A better way is to start with a big pile of text that you're going to use, and then iteratively assign the slots to sequences of characters based on how common they are. This makes it easier for the network to learn and reason. These sequences are tokens. For example "and" is very common, and so would "ing" (from the suffix), so those should get their own tokens. SuperGoldMagiCarp isn't so that really shouldn't - it should be represented as a sequence of tokens instead. There are algorithms that figure out the most efficient assignment of tokens to character sequences, which you can think of as the model's vocabulary, and then to convert text into a sequence of these token numbers. OpenAI's software is called Tiktoken and is written in Rust for speed.
The output of the network is likewise also tokens, and so you run the process in reverse at the end to get text back out of the array of floats that the network produces. Or more accurately, the network produces a set of probabilities for each token in its vocabulary, and then you can pick the most probable (oversimplification - in reality the way you select the token is more complicated than that as otherwise you get bad results).
The problems here are to do with bugs in the training process, but are no less interesting for that. Some character sequences that are very rare and should really be represented by many different tokens in a row have somehow ended up being considered important enough to be given their own whole token. The most common cause of this seems to be cases where the token vocabulary was computed on text that contained garbage highly repetitive text like debug logs from video games, hence the prevalence of obscure game characters like Leilan, and Reddit threads are clearly over-represented.

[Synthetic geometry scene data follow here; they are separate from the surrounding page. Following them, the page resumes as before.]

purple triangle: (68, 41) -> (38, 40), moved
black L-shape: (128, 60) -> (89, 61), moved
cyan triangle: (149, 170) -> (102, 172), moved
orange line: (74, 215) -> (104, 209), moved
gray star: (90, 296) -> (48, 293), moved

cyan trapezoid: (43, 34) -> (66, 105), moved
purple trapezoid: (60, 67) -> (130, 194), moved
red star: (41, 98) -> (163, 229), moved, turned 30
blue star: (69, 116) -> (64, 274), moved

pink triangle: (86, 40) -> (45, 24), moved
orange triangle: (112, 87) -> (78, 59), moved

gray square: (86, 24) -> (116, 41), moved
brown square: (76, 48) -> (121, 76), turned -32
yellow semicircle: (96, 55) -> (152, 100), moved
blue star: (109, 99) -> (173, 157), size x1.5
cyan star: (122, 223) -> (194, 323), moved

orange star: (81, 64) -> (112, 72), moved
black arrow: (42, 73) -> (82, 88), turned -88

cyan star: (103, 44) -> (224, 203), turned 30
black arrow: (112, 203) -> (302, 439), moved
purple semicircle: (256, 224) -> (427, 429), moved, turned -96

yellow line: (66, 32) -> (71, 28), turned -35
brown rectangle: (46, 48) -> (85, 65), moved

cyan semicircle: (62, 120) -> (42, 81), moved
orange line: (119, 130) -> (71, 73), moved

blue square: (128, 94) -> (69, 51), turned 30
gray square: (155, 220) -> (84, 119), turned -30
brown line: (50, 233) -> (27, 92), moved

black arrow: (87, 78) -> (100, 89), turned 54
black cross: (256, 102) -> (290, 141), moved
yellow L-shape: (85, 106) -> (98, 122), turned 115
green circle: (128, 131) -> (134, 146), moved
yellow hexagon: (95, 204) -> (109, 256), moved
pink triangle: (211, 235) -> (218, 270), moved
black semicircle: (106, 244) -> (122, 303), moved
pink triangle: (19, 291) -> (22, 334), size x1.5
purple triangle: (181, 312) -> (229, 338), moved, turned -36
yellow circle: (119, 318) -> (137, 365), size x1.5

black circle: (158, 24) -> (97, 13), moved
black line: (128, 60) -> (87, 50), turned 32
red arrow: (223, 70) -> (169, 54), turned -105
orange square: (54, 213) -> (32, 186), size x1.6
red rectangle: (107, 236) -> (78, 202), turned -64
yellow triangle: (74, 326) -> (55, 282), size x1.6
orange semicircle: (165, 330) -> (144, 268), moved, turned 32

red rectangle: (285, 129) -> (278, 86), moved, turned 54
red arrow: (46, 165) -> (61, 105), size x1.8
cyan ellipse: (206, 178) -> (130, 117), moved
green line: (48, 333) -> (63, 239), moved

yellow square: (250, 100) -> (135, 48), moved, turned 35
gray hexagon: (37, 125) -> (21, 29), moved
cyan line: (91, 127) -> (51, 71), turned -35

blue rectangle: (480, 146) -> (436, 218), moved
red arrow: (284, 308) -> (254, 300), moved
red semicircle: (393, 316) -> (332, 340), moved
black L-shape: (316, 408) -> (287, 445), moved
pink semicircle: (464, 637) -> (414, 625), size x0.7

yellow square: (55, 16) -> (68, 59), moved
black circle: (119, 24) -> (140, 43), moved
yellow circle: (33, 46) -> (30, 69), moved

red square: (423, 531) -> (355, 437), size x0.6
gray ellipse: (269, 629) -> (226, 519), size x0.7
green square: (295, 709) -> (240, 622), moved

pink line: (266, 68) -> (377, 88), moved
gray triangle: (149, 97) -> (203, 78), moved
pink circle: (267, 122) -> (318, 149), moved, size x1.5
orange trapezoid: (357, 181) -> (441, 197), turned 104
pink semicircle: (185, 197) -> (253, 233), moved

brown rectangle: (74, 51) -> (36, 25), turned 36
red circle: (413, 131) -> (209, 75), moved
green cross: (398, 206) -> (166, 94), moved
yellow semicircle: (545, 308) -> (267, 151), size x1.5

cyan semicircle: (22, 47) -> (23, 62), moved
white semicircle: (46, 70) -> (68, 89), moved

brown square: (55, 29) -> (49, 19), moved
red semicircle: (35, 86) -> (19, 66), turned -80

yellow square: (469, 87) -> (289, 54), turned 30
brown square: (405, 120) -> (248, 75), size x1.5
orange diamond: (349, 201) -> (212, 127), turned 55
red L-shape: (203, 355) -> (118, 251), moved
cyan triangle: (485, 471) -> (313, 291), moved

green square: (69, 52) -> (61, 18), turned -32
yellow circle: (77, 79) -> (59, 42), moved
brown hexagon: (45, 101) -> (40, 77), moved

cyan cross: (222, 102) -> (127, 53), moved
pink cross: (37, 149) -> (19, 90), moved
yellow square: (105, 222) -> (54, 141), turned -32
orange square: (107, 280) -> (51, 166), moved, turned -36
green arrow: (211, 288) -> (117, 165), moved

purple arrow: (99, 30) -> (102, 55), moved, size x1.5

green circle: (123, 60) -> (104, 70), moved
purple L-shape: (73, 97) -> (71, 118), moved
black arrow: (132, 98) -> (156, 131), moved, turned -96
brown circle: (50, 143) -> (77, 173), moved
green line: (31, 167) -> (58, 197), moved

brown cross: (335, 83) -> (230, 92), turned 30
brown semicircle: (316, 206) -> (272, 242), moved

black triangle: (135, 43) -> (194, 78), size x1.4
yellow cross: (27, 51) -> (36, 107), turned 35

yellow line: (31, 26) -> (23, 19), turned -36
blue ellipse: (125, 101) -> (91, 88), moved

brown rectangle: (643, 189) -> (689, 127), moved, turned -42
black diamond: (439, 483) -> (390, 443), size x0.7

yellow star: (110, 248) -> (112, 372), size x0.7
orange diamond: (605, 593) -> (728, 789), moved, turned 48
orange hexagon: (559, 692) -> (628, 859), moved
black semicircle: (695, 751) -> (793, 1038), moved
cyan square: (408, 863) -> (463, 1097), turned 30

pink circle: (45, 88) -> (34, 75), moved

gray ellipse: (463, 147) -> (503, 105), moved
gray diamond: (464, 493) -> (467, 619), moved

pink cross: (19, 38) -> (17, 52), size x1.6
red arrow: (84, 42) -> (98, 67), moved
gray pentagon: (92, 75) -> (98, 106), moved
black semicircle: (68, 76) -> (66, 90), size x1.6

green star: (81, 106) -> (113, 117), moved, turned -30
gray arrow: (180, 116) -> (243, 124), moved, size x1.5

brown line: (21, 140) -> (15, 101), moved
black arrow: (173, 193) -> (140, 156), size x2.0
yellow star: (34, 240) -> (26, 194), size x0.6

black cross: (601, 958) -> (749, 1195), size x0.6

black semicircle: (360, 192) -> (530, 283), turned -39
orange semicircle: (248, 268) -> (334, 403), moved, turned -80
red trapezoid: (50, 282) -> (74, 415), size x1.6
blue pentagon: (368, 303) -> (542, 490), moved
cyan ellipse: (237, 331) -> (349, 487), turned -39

But then GPT struggles to work out what these tokens actually mean because they hardly appears in the training set, and so these tokens seem to float together in space and get easily conflated inside the model, also they end up representing very vague or abstract concepts.
Do you have a source for that or was it just an assumption?
Also, that Reddit is frequently used to train LLMs is widely known. It's an unusually clean source of conversational text because you can slice threads (i.e. pick a root comment, then pick a child, then a child of the child etc and then concatenate the results), and you'll get a coherent conversation. There are relatively few places on the internet where that is true. For example most phpBB forums conflate many different conversations into single threads, with ad-hoc quoting being used to disambiguate which post is replying to which. That makes it a lot harder to generate sample conversations from.
Imageboards.
DailyMail.
Slashdot.
Even a somethingawful dump would have been superior.
The Daily Mail (the newspaper) has been used for training LLMs in the past, yes. I don't know if it still is.
listen, some of the niche corners of that world aren't so bad, but it ain't the place to be training AI to do something, unless that something is a hate crime
It's very much "he who has the power to destroy a thing controls that thing"; so long as there's only one canonical copy of a post and it's on Reddit's servers, that's vulnerable to actions by the subreddit mods or Reddit themselves.